あんな。めっちゃ、だいすきです。
…うん。おいしくないわけやないけど、やっぱ自分で作るとどうにも味がワンパターンになる気がすんねんな。
「今日の試合はすごかったなぁ〜!!」
そんでおとうさんは、さっそく顔が真っ赤になってきとる。
昔かっらお酒が弱いおとうさん。
おかあさんは強いから、ウチはその中間なんかそこまでは弱くない。
けどずっと外出とって疲れとったし、ちょっと飲んだだけで今日は気分がフワフワした。
「なんかなぁ、おとうさんも高校の頃思い出してしもたわ」
「ウソやん。おとうさん吹奏楽部やったやろ」
「……や、やからぁ!!なんていうか…青春っぽいかんじを思い出したわけで!!」
「ハイハイ」
もう一口、ビールを流し込む。
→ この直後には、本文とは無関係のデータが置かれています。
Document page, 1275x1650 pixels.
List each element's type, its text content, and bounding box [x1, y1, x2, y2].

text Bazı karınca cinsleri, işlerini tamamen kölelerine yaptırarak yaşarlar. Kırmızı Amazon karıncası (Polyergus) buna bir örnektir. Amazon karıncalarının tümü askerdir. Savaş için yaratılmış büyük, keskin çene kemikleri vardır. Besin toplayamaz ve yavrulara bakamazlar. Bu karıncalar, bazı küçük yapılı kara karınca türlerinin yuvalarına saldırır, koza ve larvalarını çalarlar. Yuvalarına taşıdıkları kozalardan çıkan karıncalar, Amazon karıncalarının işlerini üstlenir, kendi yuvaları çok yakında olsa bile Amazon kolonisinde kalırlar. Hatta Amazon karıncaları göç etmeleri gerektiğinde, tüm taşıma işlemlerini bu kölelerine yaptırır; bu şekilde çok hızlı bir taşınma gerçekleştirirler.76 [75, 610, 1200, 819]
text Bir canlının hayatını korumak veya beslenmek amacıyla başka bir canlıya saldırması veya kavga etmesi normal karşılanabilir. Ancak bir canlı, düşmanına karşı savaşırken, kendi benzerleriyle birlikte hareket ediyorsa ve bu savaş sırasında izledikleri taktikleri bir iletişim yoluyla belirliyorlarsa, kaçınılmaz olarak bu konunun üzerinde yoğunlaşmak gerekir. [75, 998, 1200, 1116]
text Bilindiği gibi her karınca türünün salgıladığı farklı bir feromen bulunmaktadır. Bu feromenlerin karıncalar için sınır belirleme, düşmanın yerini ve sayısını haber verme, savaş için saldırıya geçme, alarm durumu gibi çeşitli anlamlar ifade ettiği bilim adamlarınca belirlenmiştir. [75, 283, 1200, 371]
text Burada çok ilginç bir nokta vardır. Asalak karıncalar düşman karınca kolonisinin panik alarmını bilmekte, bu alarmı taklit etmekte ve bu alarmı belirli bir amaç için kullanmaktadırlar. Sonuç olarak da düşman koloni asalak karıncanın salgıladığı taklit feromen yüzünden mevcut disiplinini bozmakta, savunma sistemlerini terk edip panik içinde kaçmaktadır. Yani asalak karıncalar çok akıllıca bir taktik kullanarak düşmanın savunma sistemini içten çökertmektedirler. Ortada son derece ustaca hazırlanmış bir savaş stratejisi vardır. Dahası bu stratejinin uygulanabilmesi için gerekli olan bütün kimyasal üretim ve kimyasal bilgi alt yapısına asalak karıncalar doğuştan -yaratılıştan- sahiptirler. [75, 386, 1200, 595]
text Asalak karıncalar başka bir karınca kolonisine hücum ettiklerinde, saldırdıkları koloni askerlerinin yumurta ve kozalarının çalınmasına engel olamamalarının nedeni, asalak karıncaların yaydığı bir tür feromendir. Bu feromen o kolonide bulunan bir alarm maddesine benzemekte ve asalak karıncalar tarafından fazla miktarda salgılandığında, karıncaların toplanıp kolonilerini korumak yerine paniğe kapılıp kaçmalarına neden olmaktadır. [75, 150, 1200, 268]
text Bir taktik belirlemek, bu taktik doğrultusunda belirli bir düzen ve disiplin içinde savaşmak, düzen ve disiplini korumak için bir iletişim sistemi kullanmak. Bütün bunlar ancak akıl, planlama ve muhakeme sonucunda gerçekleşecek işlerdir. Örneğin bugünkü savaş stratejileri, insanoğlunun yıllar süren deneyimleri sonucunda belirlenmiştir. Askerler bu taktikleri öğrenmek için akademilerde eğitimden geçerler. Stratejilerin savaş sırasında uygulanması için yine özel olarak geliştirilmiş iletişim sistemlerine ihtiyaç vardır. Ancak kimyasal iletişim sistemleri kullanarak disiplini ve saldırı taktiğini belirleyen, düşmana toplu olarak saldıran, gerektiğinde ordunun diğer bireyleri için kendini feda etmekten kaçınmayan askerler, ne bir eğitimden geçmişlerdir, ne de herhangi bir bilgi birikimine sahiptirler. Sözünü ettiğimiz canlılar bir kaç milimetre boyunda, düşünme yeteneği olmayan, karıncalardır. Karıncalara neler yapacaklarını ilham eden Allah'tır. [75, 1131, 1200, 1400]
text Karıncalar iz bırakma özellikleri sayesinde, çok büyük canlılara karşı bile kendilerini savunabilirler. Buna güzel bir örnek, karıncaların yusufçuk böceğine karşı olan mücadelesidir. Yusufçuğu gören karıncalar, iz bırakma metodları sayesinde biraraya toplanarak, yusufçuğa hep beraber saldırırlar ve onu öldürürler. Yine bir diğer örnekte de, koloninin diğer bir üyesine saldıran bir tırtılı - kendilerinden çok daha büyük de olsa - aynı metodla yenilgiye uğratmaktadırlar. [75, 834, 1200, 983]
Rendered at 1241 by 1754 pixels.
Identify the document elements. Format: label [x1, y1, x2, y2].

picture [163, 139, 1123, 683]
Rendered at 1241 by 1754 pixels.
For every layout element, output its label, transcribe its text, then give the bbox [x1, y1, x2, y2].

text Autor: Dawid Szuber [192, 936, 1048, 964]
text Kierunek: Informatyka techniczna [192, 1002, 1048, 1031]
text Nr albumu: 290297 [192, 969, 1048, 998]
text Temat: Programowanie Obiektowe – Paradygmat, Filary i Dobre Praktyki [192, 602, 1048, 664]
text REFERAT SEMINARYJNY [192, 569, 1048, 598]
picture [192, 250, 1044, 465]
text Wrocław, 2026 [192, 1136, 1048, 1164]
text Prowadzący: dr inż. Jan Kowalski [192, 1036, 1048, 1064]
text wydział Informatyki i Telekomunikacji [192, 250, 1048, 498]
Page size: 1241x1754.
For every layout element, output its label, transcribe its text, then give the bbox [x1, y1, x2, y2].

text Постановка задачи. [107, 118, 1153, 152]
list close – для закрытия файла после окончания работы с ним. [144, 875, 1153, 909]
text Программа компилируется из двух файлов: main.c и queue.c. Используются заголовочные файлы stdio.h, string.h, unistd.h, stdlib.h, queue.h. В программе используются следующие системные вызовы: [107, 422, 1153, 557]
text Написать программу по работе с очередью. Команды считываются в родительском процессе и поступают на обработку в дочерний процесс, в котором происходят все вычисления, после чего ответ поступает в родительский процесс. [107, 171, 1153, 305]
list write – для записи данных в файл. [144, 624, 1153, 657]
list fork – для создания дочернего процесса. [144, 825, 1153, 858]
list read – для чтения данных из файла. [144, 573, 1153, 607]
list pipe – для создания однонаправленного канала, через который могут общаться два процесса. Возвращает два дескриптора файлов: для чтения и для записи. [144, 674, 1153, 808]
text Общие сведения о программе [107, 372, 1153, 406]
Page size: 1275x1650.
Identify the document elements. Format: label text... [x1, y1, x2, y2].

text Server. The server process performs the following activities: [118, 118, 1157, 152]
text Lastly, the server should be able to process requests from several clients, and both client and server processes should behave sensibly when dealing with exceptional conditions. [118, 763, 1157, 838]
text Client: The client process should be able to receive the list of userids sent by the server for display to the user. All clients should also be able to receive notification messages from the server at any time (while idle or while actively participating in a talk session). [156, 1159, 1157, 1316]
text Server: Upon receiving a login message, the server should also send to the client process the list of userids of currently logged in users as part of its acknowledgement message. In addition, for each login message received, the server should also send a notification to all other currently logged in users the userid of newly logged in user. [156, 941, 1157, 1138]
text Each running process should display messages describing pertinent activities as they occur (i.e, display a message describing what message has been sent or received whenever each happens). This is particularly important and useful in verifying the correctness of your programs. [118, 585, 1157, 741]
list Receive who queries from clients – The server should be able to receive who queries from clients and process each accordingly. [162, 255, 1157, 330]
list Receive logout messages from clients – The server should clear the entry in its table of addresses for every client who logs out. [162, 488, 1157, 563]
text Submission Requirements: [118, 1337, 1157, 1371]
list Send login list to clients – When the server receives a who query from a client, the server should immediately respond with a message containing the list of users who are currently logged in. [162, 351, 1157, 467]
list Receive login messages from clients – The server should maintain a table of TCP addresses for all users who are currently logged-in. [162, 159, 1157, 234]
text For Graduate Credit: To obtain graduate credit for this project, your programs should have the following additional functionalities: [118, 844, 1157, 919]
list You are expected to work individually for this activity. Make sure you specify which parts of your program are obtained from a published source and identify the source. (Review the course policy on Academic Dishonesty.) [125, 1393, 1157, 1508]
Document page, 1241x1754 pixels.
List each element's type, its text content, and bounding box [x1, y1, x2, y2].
のどにしみる苦み。
…おとうさんとこうやってビール突き合わせるなんて、高校生の時は思いもせんかったなぁ。
大学生なって、飲み会とかがフツーんなって、そんで親とも晩酌できるようになってる。
めっちゃ不思議やなぁって思った。
なんか、いつの間にか時間は経ってて。